The Great Oxygenation Event (NOE) began 2.4 billion years ago, during which, from a practical point of view, the amount of atmospheric oxygen changed from zero (thousandth of a percent) to almost the present amount. The level rose to 10 percent in about 400 million years. This event radically changed the direction in which life on Earth could continue to evolve, and that’s when the oxygen-breathing organisms began to gain ground. To this day, it is not clear what could have started this vital process for us. According to one idea (and this is well known), biology itself, many clues point to the fact that long ago, 3.8 billion years ago, there were single cells breathing oxygen, so something else was needed to give impetus to evolution. oxygen production.
at recent days, Chemical sciences According to a research result published in the journal, the decomposition of volcanic gases may have contributed to this transformation in addition to single-celled organisms at the time. The search was done by Chinese Academy of Sciences to explain.

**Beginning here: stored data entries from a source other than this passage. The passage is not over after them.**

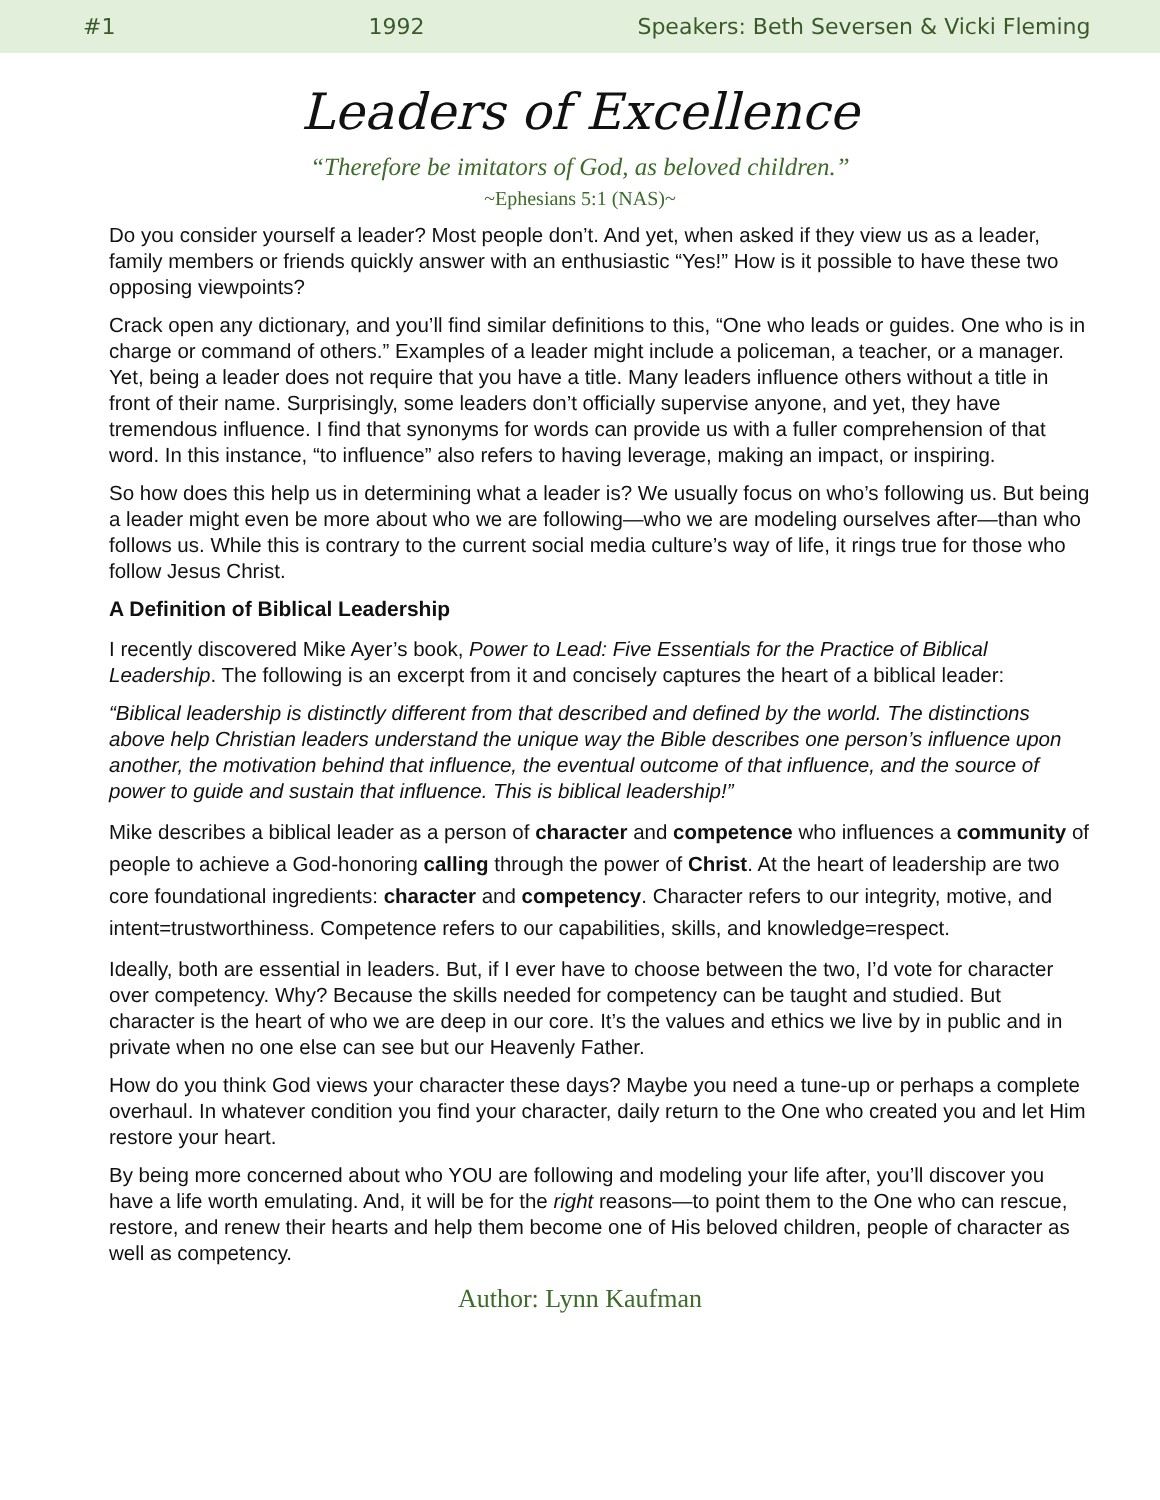#1 1992 Speakers: Beth Seversen & Vicki Fleming
Leaders of Excellence
“Therefore be imitators of God, as beloved children.”
~Ephesians 5:1 (NAS)~
Do you consider yourself a leader? Most people don’t. And yet, when asked if they view us as a leader, family members or friends quickly answer with an enthusiastic “Yes!” How is it possible to have these two opposing viewpoints?
Crack open any dictionary, and you’ll find similar definitions to this, “One who leads or guides. One who is in charge or command of others.” Examples of a leader might include a policeman, a teacher, or a manager. Yet, being a leader does not require that you have a title. Many leaders influence others without a title in front of their name. Surprisingly, some leaders don’t officially supervise anyone, and yet, they have tremendous influence. I find that synonyms for words can provide us with a fuller comprehension of that word. In this instance, “to influence” also refers to having leverage, making an impact, or inspiring.
So how does this help us in determining what a leader is? We usually focus on who’s following us. But being a leader might even be more about who we are following—who we are modeling ourselves after—than who follows us. While this is contrary to the current social media culture’s way of life, it rings true for those who follow Jesus Christ.
A Definition of Biblical Leadership
I recently discovered Mike Ayer’s book, Power to Lead: Five Essentials for the Practice of Biblical Leadership. The following is an excerpt from it and concisely captures the heart of a biblical leader:
“Biblical leadership is distinctly different from that described and defined by the world. The distinctions above help Christian leaders understand the unique way the Bible describes one person’s influence upon another, the motivation behind that influence, the eventual outcome of that influence, and the source of power to guide and sustain that influence. This is biblical leadership!”
Mike describes a biblical leader as a person of character and competence who influences a community of people to achieve a God-honoring calling through the power of Christ. At the heart of leadership are two core foundational ingredients: character and competency. Character refers to our integrity, motive, and intent=trustworthiness. Competence refers to our capabilities, skills, and knowledge=respect.
Ideally, both are essential in leaders. But, if I ever have to choose between the two, I’d vote for character over competency. Why? Because the skills needed for competency can be taught and studied. But character is the heart of who we are deep in our core. It’s the values and ethics we live by in public and in private when no one else can see but our Heavenly Father.
How do you think God views your character these days? Maybe you need a tune-up or perhaps a complete overhaul. In whatever condition you find your character, daily return to the One who created you and let Him restore your heart.
By being more concerned about who YOU are following and modeling your life after, you’ll discover you have a life worth emulating. And, it will be for the right reasons—to point them to the One who can rescue, restore, and renew their hearts and help them become one of His beloved children, people of character as well as competency.
Author: Lynn Kaufman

In addition to biological processes, the decomposition of carbon dioxide and water molecules in the atmosphere also increases the amount of atmospheric oxygen, which requires the power of ultraviolet radiation from the sun. Chinese researchers have now come to the conclusion that it is also possible to produce oxygen by breaking down volcanic sulfur dioxide using a recently completed device. Based on geological data, this gas was abundant, moreover, these geological traces also show that a significant photochemical effect (chemical effects caused by light) affected sulfur dioxide at that time, but this process of creating atmospheric oxygen was not taken into account account in mind so far.
According to calculations, larger “pulses” of sulfur dioxide, which are short-lived on a geological time scale, were required in order to create a large amount of oxygen, which would have been ensured by significant volcanic activity. Atmospheric conditions that lasted for a short time and concentrated in areas smaller and richer in oxygen than at the time may have been present on several occasions. The researchers concluded from their experiments that as a result of these processes up to 4.3 percent of our current oxygen level could have been created, but volcanic eruptions at that time would have been much richer in sulfur dioxide, so this is just minimum value.
These periods of a few months or years are the ones that can leave traces even in pre-NOE rocks. The researchers believe that these small, oxygen-rich periods could have started NOE, especially if the tectonic situation at that time, which led to significant volcanic activity, was also taken into account.
This discovery may also have consequences for other planets, so this process must also be taken into account when studying the planet’s atmosphere.